You need to set google.cloud.auth.service.account.json.keyfile to the local path of a json credential file for a service account you create following these instructions for generating a private key. The stack trace shows the connector thinks its on a GCE VM and is trying to obtain a credential from a local metadata server. If that doesn't work, try setting fs.gs.auth.service.account.json.keyfile instead.

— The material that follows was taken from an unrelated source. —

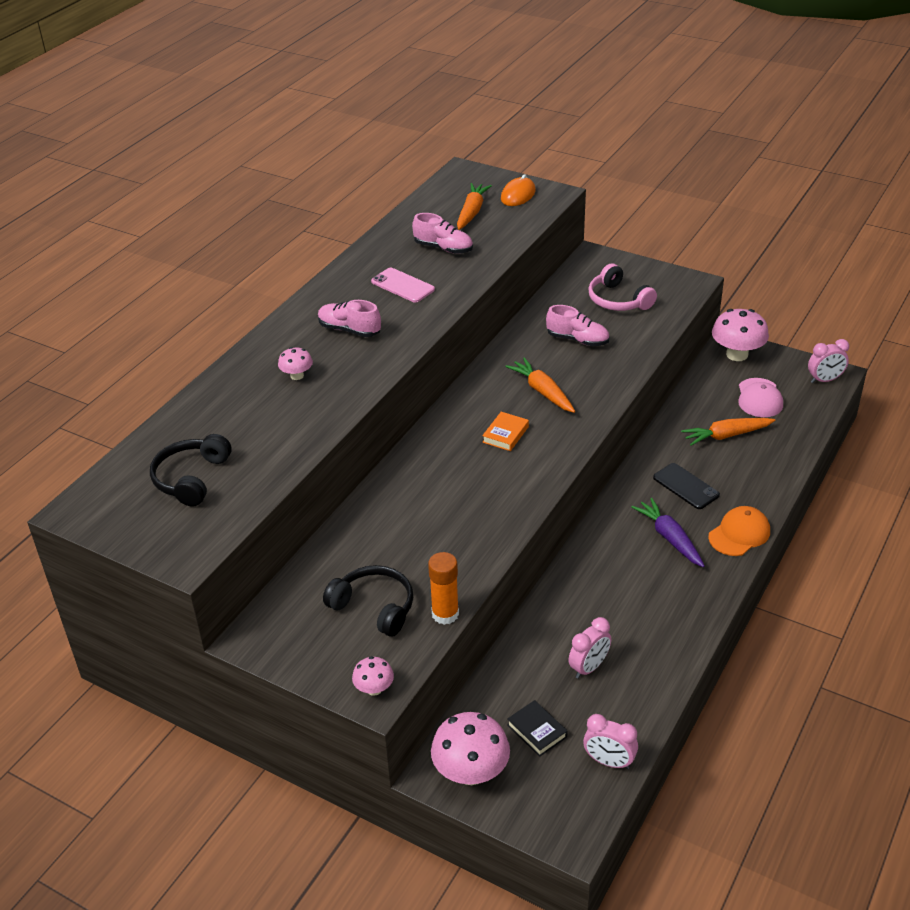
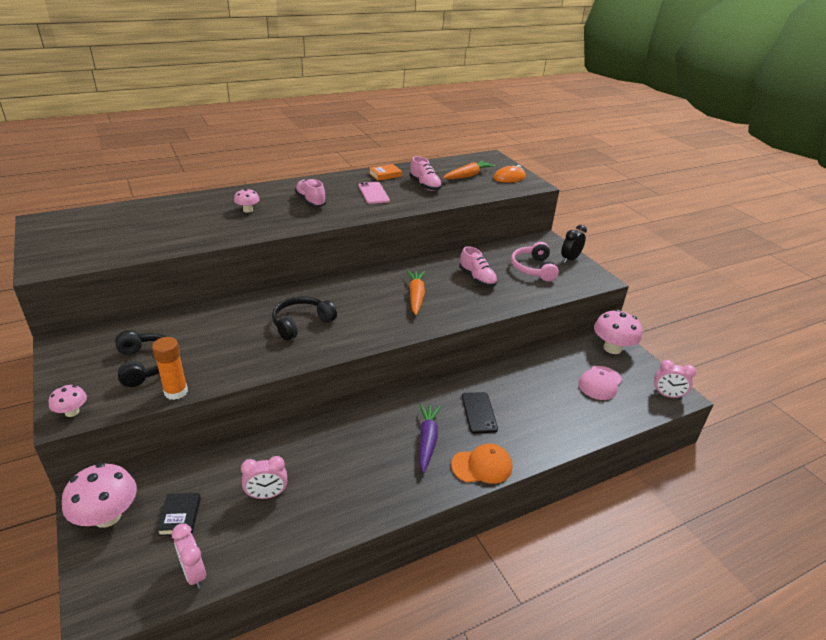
camera: 30 degrees right, 5 degrees down
(191, 478) = (115, 232): black headphones -> black headphones (301, 323)
(505, 434) = (360, 309): orange book -> orange book (385, 175)
(641, 271) = (570, 259): none -> black clock
(726, 435) = (547, 395): orange carrot -> none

When trying to SSH, have you tried gcloud compute ssh <instance name>? You may also need to check your Compute Engine firewall rules to make sure you're allowing inbound connections on port 22.

Dennis Huo
  • 10,517
  • 27
  • 43
  • I have downloaded json credential file for a service account key and set it to the Environmental Variable GOOGLE_APPLICATION_CREDENTIALS since I am using windows os and tried to run the program but I got the same TimeOut error. Ia hope I have taken correct way to implement suggestion given by you regarding google.cloud.auth.service.account.json.keyfile to the local path of a json file. If not then please correct me. I am not sure where to set fs.gs.auth.service.account.json.keyfile. If any document is available then please suggest on what all configurations are needed to work from windows os. – Shawn Mar 06 '17 at 08:34
  • When trying to SSH, I have tried gcloud compute ssh as mentioned by you but it gave me TimeOut error too. – Shawn Mar 06 '17 at 08:34
  • To my surprise, I am able to create bucket in the Google Cloud Storage using Storage class. Not sure what is wrong with reading the file from bucket. – Shawn Mar 06 '17 at 08:34
  • 1
    I setup the Eclipse on my Windows and tried to run same program and got below somewhat meaningful error `Exception in thread "main" java.io.IOException: Error getting access token from metadata server at: http://metadata/computeMetadata/v1/instance/service-accounts/default/token` – Shawn Mar 06 '17 at 13:35
  • I am getting results on Google Cloud SDK by running `gsutil ls gs://`. – Shawn Mar 06 '17 at 13:38
  • You should set `fs.gs.auth.service.account.json.keyfile` wherever you're setting `fs.gs.impl` and `fs.AbstractFileSystem.gs.impl`. Usually in a core-site.xml file. – Dennis Huo Mar 06 '17 at 17:52
  • @DennisHuo i am also getting the metadata error as this : java.io.IOException: Error getting access token from metadata server at: http://metadata/computeMetadata/v1/instance/service-accounts/default/token. Though hadoop fs -ls gs://crawl_tld_bucket/ works. What should I do? – Ravi Ranjan Sep 13 '17 at 06:11
  • @Dennis Huo.. what needs to be done to fix this issue. I am accessing the same and having similar issue now. Exception in thread "main" java.io.IOException: Error getting access token from metadata server at: http://metadata/computeMetadata/v1/instance/service-accounts/default/token – vikrant rana May 16 '20 at 14:17
  • 1
    If it shows that error it means the connector didn't successfully receive the config values telling it to look for the json keyfile, so it is falling back to assuming it is on a GCE VM instead; check to make sure your config values are being set correctly and making it into the connector. When logging is set to DEBUG level, the connector will print all the known config values during initialization. – Dennis Huo May 17 '20 at 16:43
0

You can directly read from GCS by setting below configuration in the spark context -

sc._jsc.hadoopConfiguration().set("google.cloud.auth.service.account.enable","true")
sc._jsc.hadoopConfiguration().set("google.cloud.auth.service.account.enable","true")
sc._jsc.hadoopConfiguration().set("fs.gs.auth.service.account.email", "service account email value")
sc._jsc.hadoopConfiguration().set("fs.gs.project.id", "project id value")
sc._jsc.hadoopConfiguration().set("fs.gs.auth.service.account.private.key", "entire key value as is")
sc._jsc.hadoopConfiguration().set("fs.gs.auth.service.account.private.key.id", "private key id value")